I am so at home in Dublin, more than any other city, that I feel it has always been familiar to me. It took me years to see through its soft charm to its bitter prickly kernel - which I quite like too.

What’s happened to Scottish Labour?


Stephen McCarthy writes: Last week Scottish Labour polled 18 per cent of the vote in an important election. That’s their lowest result since 1910. This is obviously not something which is explicable simply in terms of Brexit, or Corbyn’s appeal or lack of it. And this is not an outlier result. It is only the latest low point in a graph that has been heading, inexorably, in one direction. Downhill.

Of course Corbyn’s unpopularity with ordinary, non-ideological, people didn’t help and his party’s inability to take a position on the biggest issue in politics in this generation was a disaster. But something more is going on in Scotland. And in a word that is independence.

Working class people in Scotland, more than any other social group, are in favour of independence. The last coherent voice with a chance of reversing this was that of Brian Wilson. He has been a Labour MP, but he consistently warned Labour in the ’90s that giving in to the devolution argument would inevitably fuel the nationalist fire. His was a lone voice. Devolution started with a Labour/Lib Dem coalition. (The voting system for the Scottish parliament almost guarantees that no party will have an overall majority. What Lloyd George thought he was doing to Irish nationalism when he insisted on the single transferrable vote and multi-member constituencies Donald Dewar thought he would try again with Scottish nationalism, although with a different, more simplified, voting system. Neither Lloyd George nor Dewar were successful. There is a lesson there.)

Then the SNP were elected as the biggest party and as none of the other parties would work with them, they formed a minority government. Having done their apprenticeship, they achieved the unthinkable, almost impossible, result, an overall majority. In the next election they almost repeated it. They needed and got the support of the single Green MSP. As they proved their mettle in government they broke apart another perceived truth about Scottish politics, that Scots would indulge themselves in devolution elections but would remain sensible when it came to Westminster elections. So the more capable and sensible the SNP proved themselves to be in Holyrood the more they mopped up the Westminster vote. With the result we have seen last Friday the 13th.

There is another matter, but it is of lesser importance. The Labour Party in Scotland behaved as if they owned the seats they represented. As if they had a right to represent these seats and these voters. This has grated for a long time. But if the party was also doing its job politically, it was put up with. It was better than the alternatives. But when the party stopped representing its voters that sense of entitlement really started annoying people.

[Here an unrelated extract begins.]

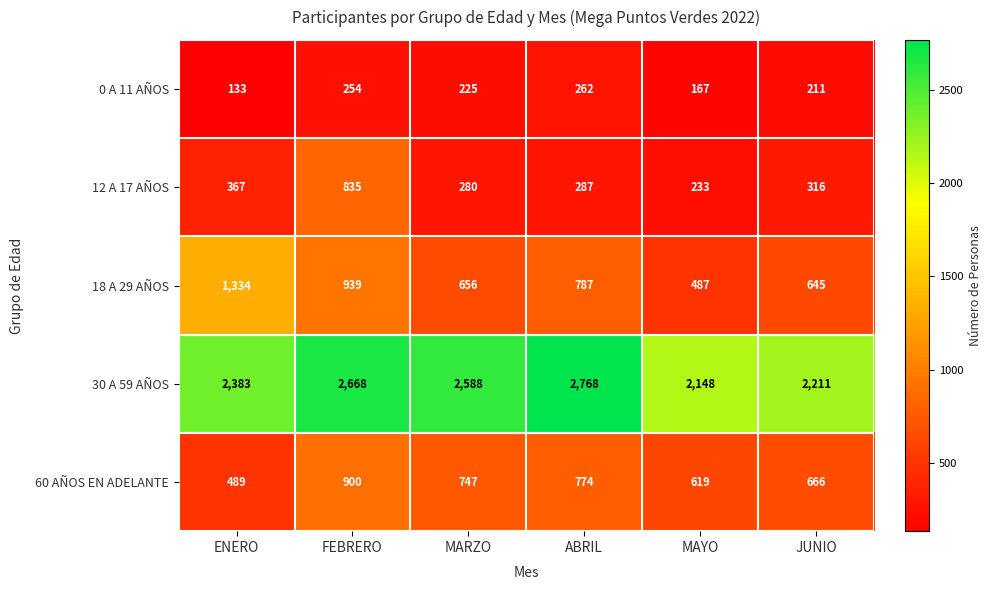

At which category is the sum across all series the highest?

FEBRERO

What were the Labour Party’s options in this twenty-year tale of decline? The devolution issue can’t obviously be revisited. But as the shift to the SNP began to take shape among Labour voters its ever-increasing hostility to Scottish independence, with a small i, seemed doomed to produce the result it did. At each stage of the process Labour failed to deliver wider and better devolution. Deeper devolution was extracted finally by the SNP from the Tories.

Despite increasing discontent in the Labour Party itself with the subsidiary and subordinate role assigned to the Scottish party by HQ in London efforts were made to distance the Scottish wing from Millbank. These efforts were seen to be ineffectual. Scottish Labour remained a branch office and its needs subsidiary to the party’s as a whole, that is to England’s.

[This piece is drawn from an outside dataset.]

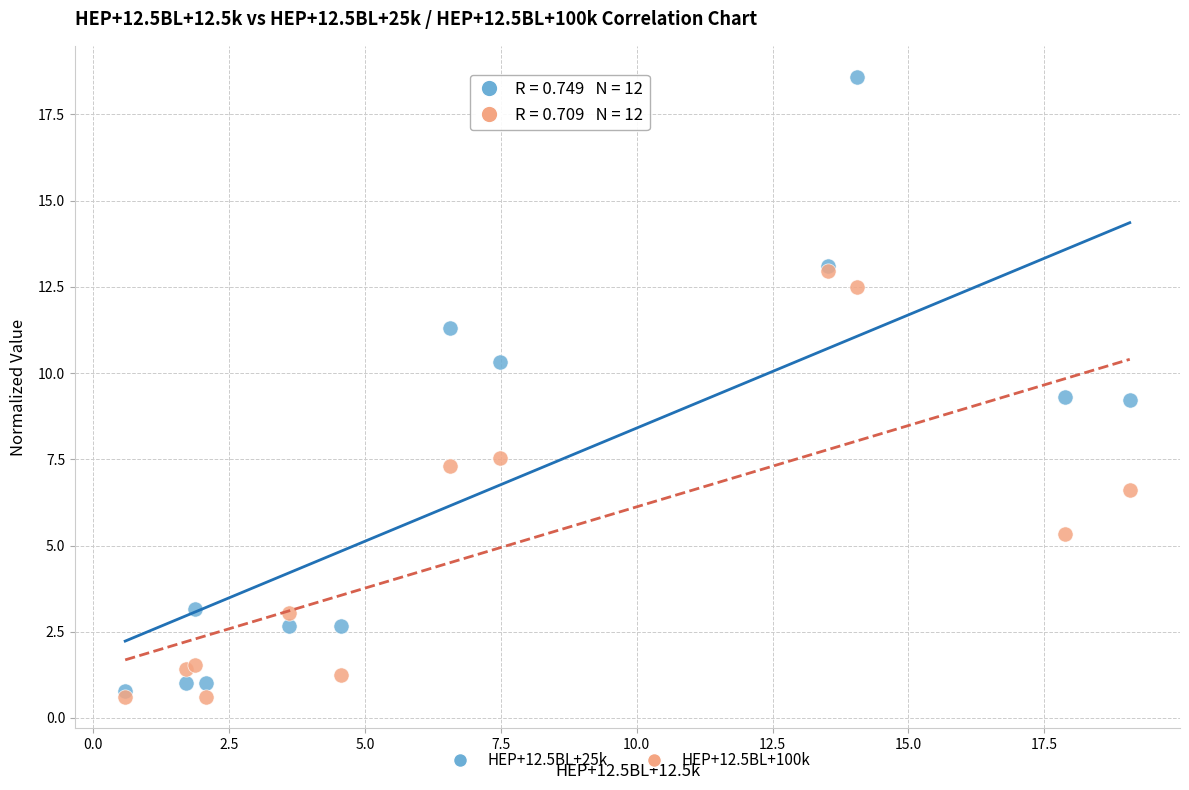

What are all the series names shown in the legend?

HEP+12.5BL+25k, HEP+12.5BL+100k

Finally, when the SNP came close (46 per cent) to winning the independence referendum, even then the policy of more and better devolution ran out of steam. One final effort was made to salvage a workable position for Scottish Labour. Gordon Brown, who is still revered in Scotland, and not only in the Labour Party, led a revision of party policy leading to the adoption of Full Federalism. But although Brown obviously saw this as ground to stand and fight on and the party adopted it because Gordon asked them to they had no belief in it. It sank without a trace and was never mentioned again, not even by Gordon Brown.

That’s almost how we got here. The Labour Party refusing to see what their natural supporters want and have consistently made clear that they want. Now add in Brexit and Corbyn and we are up to date.